The goal is to make early ideas fast to sketch, easy to inspect, and realistic enough to grow. Start with local examples, JSON fixtures, tiny runtimes, async handlers, and signal-driven projections; then move toward typed APIs, durable state, production workflows, multi-team delivery, and agentic interfaces without throwing the prototype away.

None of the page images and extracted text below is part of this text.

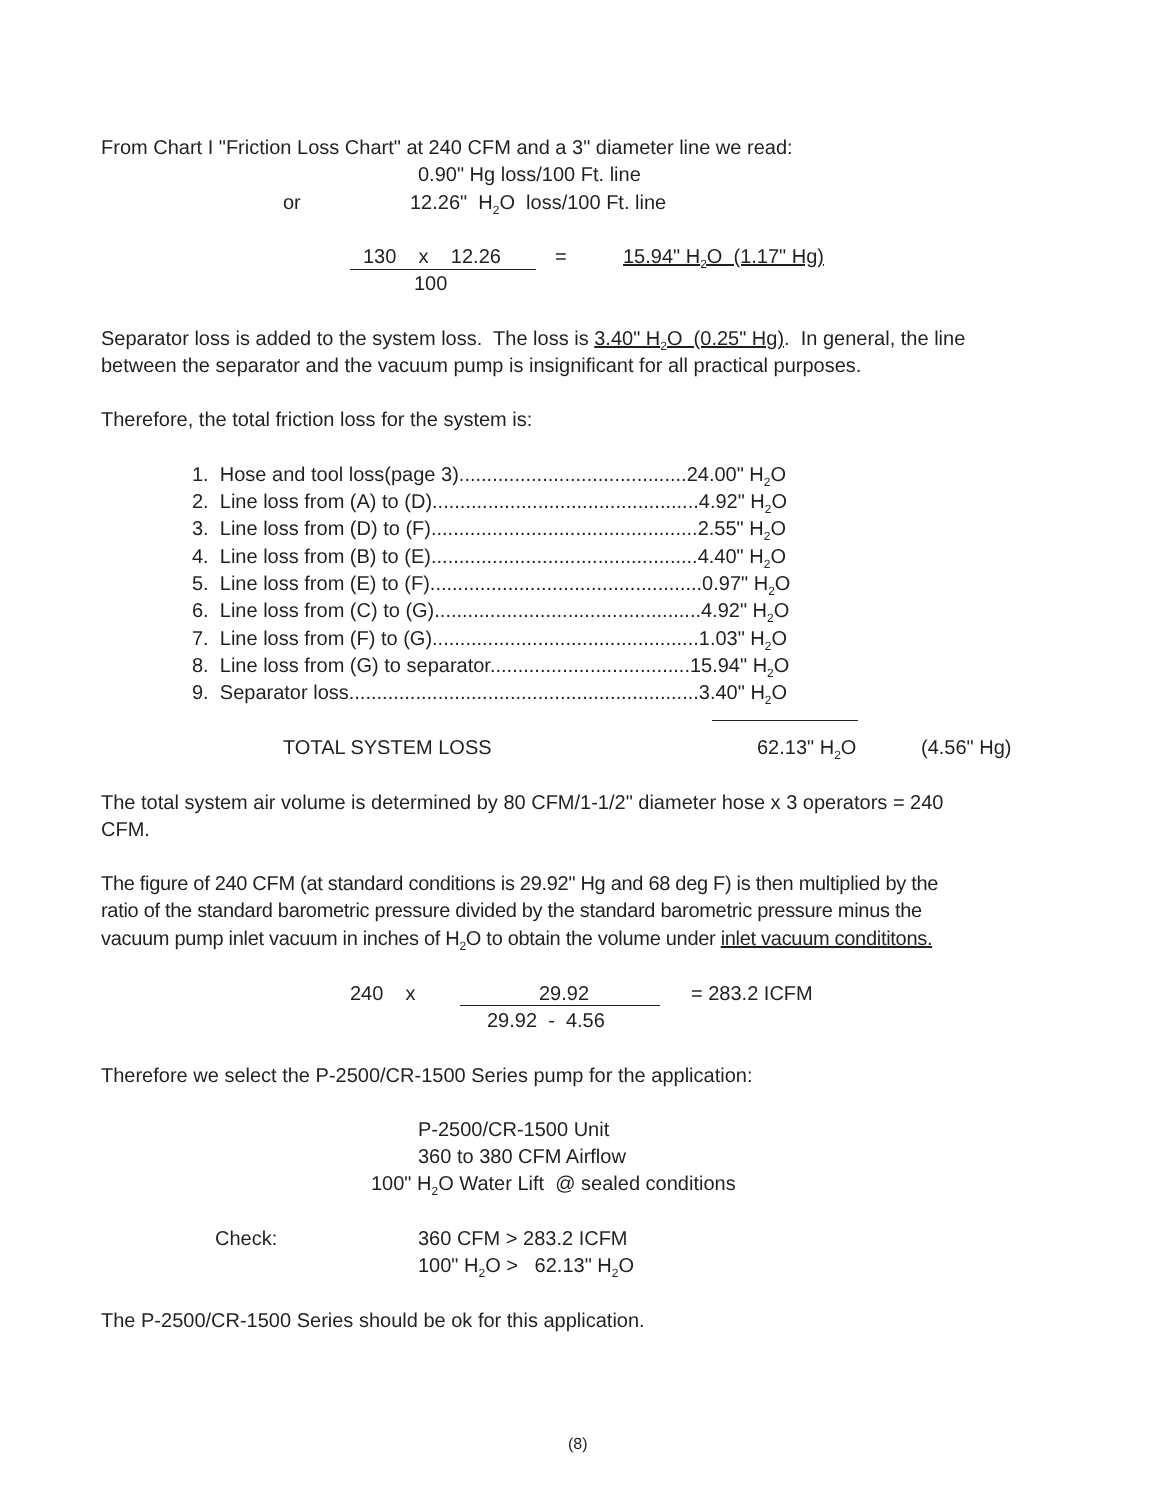From Chart I "Friction Loss Chart" at 240 CFM and a 3" diameter line we read:
0.90" Hg loss/100 Ft. line
or
12.26" H<sub>2</sub>O loss/100 Ft. line
130 x 12.26
=
15.94" H<sub>2</sub>O (1.17" Hg)
100
Separator loss is added to the system loss. The loss is 3.40" H<sub>2</sub>O (0.25" Hg). In general, the line
between the separator and the vacuum pump is insignificant for all practical purposes.
Therefore, the total friction loss for the system is:
1. Hose and tool loss(page 3).........................................24.00" H<sub>2</sub>O
2. Line loss from (A) to (D)................................................4.92" H<sub>2</sub>O
3. Line loss from (D) to (F)................................................2.55" H<sub>2</sub>O
4. Line loss from (B) to (E)................................................4.40" H<sub>2</sub>O
5. Line loss from (E) to (F).................................................0.97" H<sub>2</sub>O
6. Line loss from (C) to (G)................................................4.92" H<sub>2</sub>O
7. Line loss from (F) to (G)................................................1.03" H<sub>2</sub>O
8. Line loss from (G) to separator....................................15.94" H<sub>2</sub>O
9. Separator loss...............................................................3.40" H<sub>2</sub>O
TOTAL SYSTEM LOSS
62.13" H<sub>2</sub>O
(4.56" Hg)
The total system air volume is determined by 80 CFM/1-1/2" diameter hose x 3 operators = 240
CFM.
The figure of 240 CFM (at standard conditions is 29.92" Hg and 68 deg F) is then multiplied by the
ratio of the standard barometric pressure divided by the standard barometric pressure minus the
vacuum pump inlet vacuum in inches of H<sub>2</sub>O to obtain the volume under inlet vacuum condititons.
240 x
29.92
= 283.2 ICFM
29.92 - 4.56
Therefore we select the P-2500/CR-1500 Series pump for the application:
P-2500/CR-1500 Unit
360 to 380 CFM Airflow
100" H<sub>2</sub>O Water Lift @ sealed conditions
Check:
360 CFM > 283.2 ICFM
100" H<sub>2</sub>O > 62.13" H<sub>2</sub>O
The P-2500/CR-1500 Series should be ok for this application.
(8)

| Project | What it is | Use it for |
|---|---|---|
| async-framework | Lightweight signal-based framework for reactive web apps with custom elements and async handlers. | Delegated on:<event> handlers, local and remote handler registries, runtime-first UI experiments, and signal-based projections. |
| async-db | Gradual data workflow from JSON fixtures to generated types, local APIs, writable stores, and real persistence. | Move from local prototype data to typed APIs and durable state in small steps. |
| async-miniweb | Tiny local web runtime for static-hosted demos and fast Node-side integration tests. | Host demos, test Web-standard behavior, and keep examples easy to run and inspect. |
We care about:
- Prototype speed without dead-end architecture.
- Runtime-owned state and explicit transitions for long-lived async workflows.
- Async handlers that keep UI intent small and composable.
- Signals and projections that make state changes visible without scattering workflow logic.
- Local-first examples and small runtimes that make behavior testable early.
- Gradual paths from demos and fixtures to production-shaped systems.
- Async multi-team parallel deployment as an evolving focus for shipping related workstreams without turning coordination into a bottleneck.
The current repos are still evolving, but the throughline is stable: build small tools that compress the distance between a working prototype, coordinated team execution, and production software.